#### Te maken opgaven:
A) Druk de tekst over de uitspraak van de Rechtbank Midden-Nederland volledig en ongewijzigd af.
B) Wijzig in alle opgeslagen vermeldingen "time" in "tijdstip" en geef die regels verder ongewijzigd weer. Laat de afbeeldingen daarbij weg.

ECLI:NL:RBMNE:2015:8284

Rechtbank Midden-Nederland

Datum uitspraak
24 november 2015
Publicatiedatum
24 november 2015
Zaaknummer
AWB - 15 _ 1968
Instantie
Rechtbank Midden-Nederland
Type
Uitspraak
Rechtsgebied
Bestuursrecht; Socialezekerheidsrecht
Procedures
  • Eerste aanleg - enkelvoudig
Rechters
Vindplaatsen
  • Rechtspraak.nl
AI samenvatting door LexboostAutomatisch gegenereerd

Beroep tegen afwijzing verantwoording persoonsgebonden budget en terugvordering onterecht uitgekeerd pgb

In deze zaak heeft de Rechtbank Midden-Nederland op 24 november 2015 uitspraak gedaan in een beroep tegen de afwijzing van de verantwoording van een persoonsgebonden budget (pgb) door Achmea Zorgkantoor. Eiser, wettelijk vertegenwoordigd door zijn ouders, had een pgb ontvangen op basis van de Algemene Wet Bijzondere Ziektekosten. De zorg was ingekocht bij een stichting, maar de verantwoording van het pgb werd afgewezen door de zorgverzekeraar, die tevens een terugvordering van € 16.187,50 eiste. De rechtbank oordeelde dat de verantwoordelijkheid voor de verantwoording bij eiser lag en dat de belangen van de zorgverzekeraar zwaarder wogen. De rechtbank stelde vast dat eiser zich niet had gehouden aan de verplichtingen zoals vermeld in de Regeling Subsidies AWBZ, en dat er geen objectieve controleerbaarheid was van de besteding van het pgb. De rechtbank oordeelde dat de intrekking van het pgb en de terugvordering rechtmatig waren. Eiser had niet aangetoond dat de zorg daadwerkelijk was geleverd en de overgelegde stukken vertoonden diverse gebreken. De rechtbank verklaarde het beroep ongegrond en er was geen aanleiding voor een proceskostenveroordeling.

Opgeslagen vermeldingen
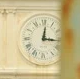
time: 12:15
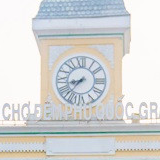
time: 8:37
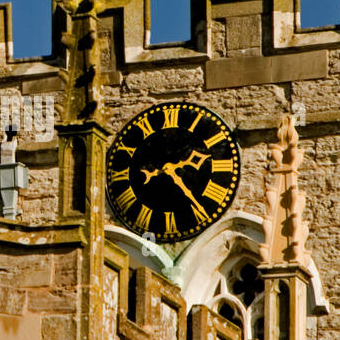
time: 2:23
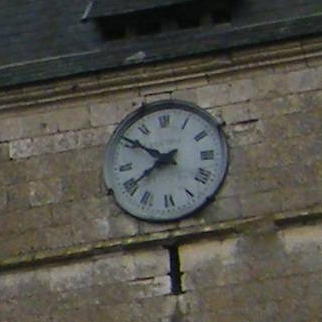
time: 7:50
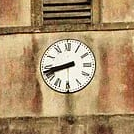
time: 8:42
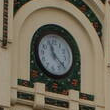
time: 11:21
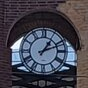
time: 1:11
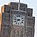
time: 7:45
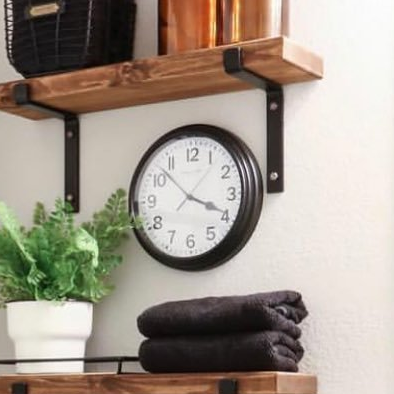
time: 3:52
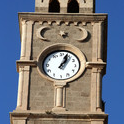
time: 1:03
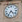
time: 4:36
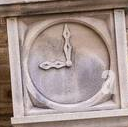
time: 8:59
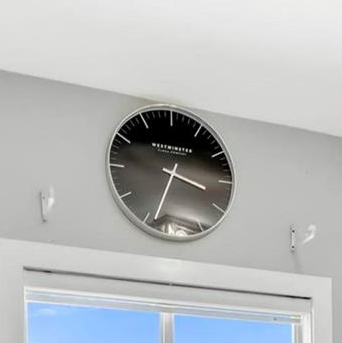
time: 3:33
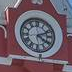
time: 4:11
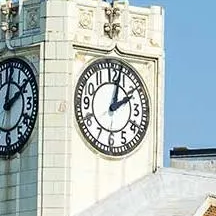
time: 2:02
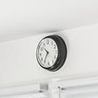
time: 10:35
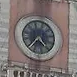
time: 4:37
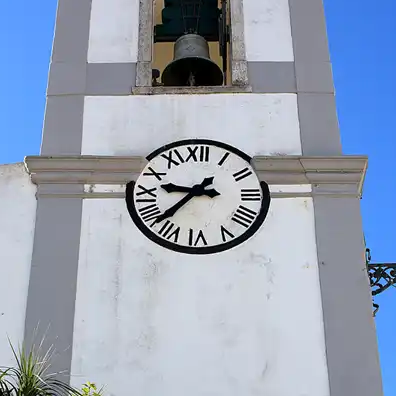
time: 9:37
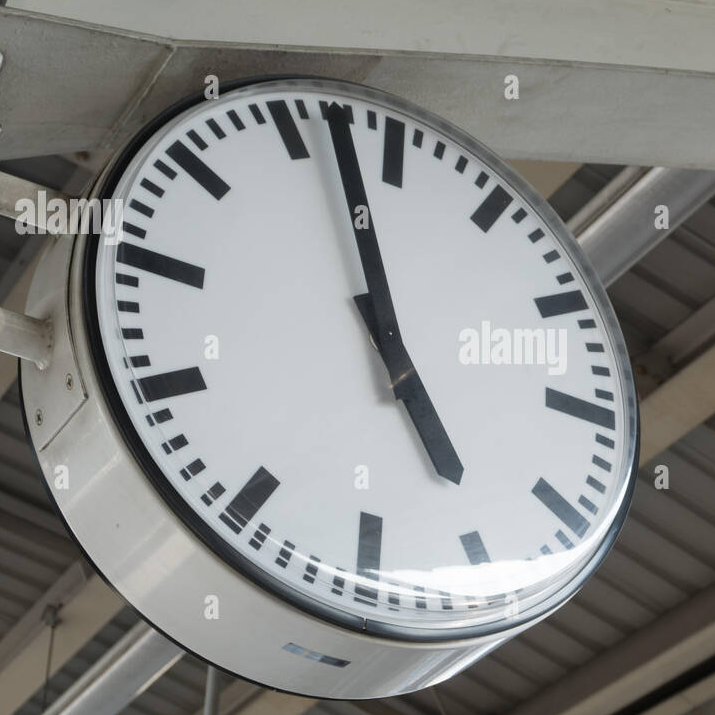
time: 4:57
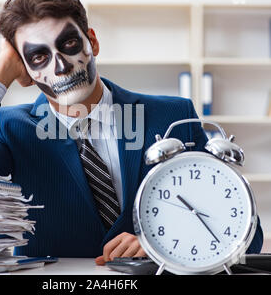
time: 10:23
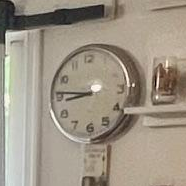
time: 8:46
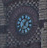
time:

#### Antwoorden op volgorde:
A)
ECLI:NL:RBMNE:2015:8284

Rechtbank Midden-Nederland

Datum uitspraak
24 november 2015
Publicatiedatum
24 november 2015
Zaaknummer
AWB - 15 _ 1968
Instantie
Rechtbank Midden-Nederland
Type
Uitspraak
Rechtsgebied
Bestuursrecht; Socialezekerheidsrecht
Procedures
  • Eerste aanleg - enkelvoudig
Rechters
Vindplaatsen
  • Rechtspraak.nl
AI samenvatting door LexboostAutomatisch gegenereerd

Beroep tegen afwijzing verantwoording persoonsgebonden budget en terugvordering onterecht uitgekeerd pgb

In deze zaak heeft de Rechtbank Midden-Nederland op 24 november 2015 uitspraak gedaan in een beroep tegen de afwijzing van de verantwoording van een persoonsgebonden budget (pgb) door Achmea Zorgkantoor. Eiser, wettelijk vertegenwoordigd door zijn ouders, had een pgb ontvangen op basis van de Algemene Wet Bijzondere Ziektekosten. De zorg was ingekocht bij een stichting, maar de verantwoording van het pgb werd afgewezen door de zorgverzekeraar, die tevens een terugvordering van € 16.187,50 eiste. De rechtbank oordeelde dat de verantwoordelijkheid voor de verantwoording bij eiser lag en dat de belangen van de zorgverzekeraar zwaarder wogen. De rechtbank stelde vast dat eiser zich niet had gehouden aan de verplichtingen zoals vermeld in de Regeling Subsidies AWBZ, en dat er geen objectieve controleerbaarheid was van de besteding van het pgb. De rechtbank oordeelde dat de intrekking van het pgb en de terugvordering rechtmatig waren. Eiser had niet aangetoond dat de zorg daadwerkelijk was geleverd en de overgelegde stukken vertoonden diverse gebreken. De rechtbank verklaarde het beroep ongegrond en er was geen aanleiding voor een proceskostenveroordeling.

B)
tijdstip: 12:15
tijdstip: 8:37
tijdstip: 2:23
tijdstip: 7:50
tijdstip: 8:42
tijdstip: 11:21
tijdstip: 1:11
tijdstip: 7:45
tijdstip: 3:52
tijdstip: 1:03
tijdstip: 4:36
tijdstip: 8:59
tijdstip: 3:33
tijdstip: 4:11
tijdstip: 2:02
tijdstip: 10:35
tijdstip: 4:37
tijdstip: 9:37
tijdstip: 4:57
tijdstip: 10:23
tijdstip: 8:46
tijdstip:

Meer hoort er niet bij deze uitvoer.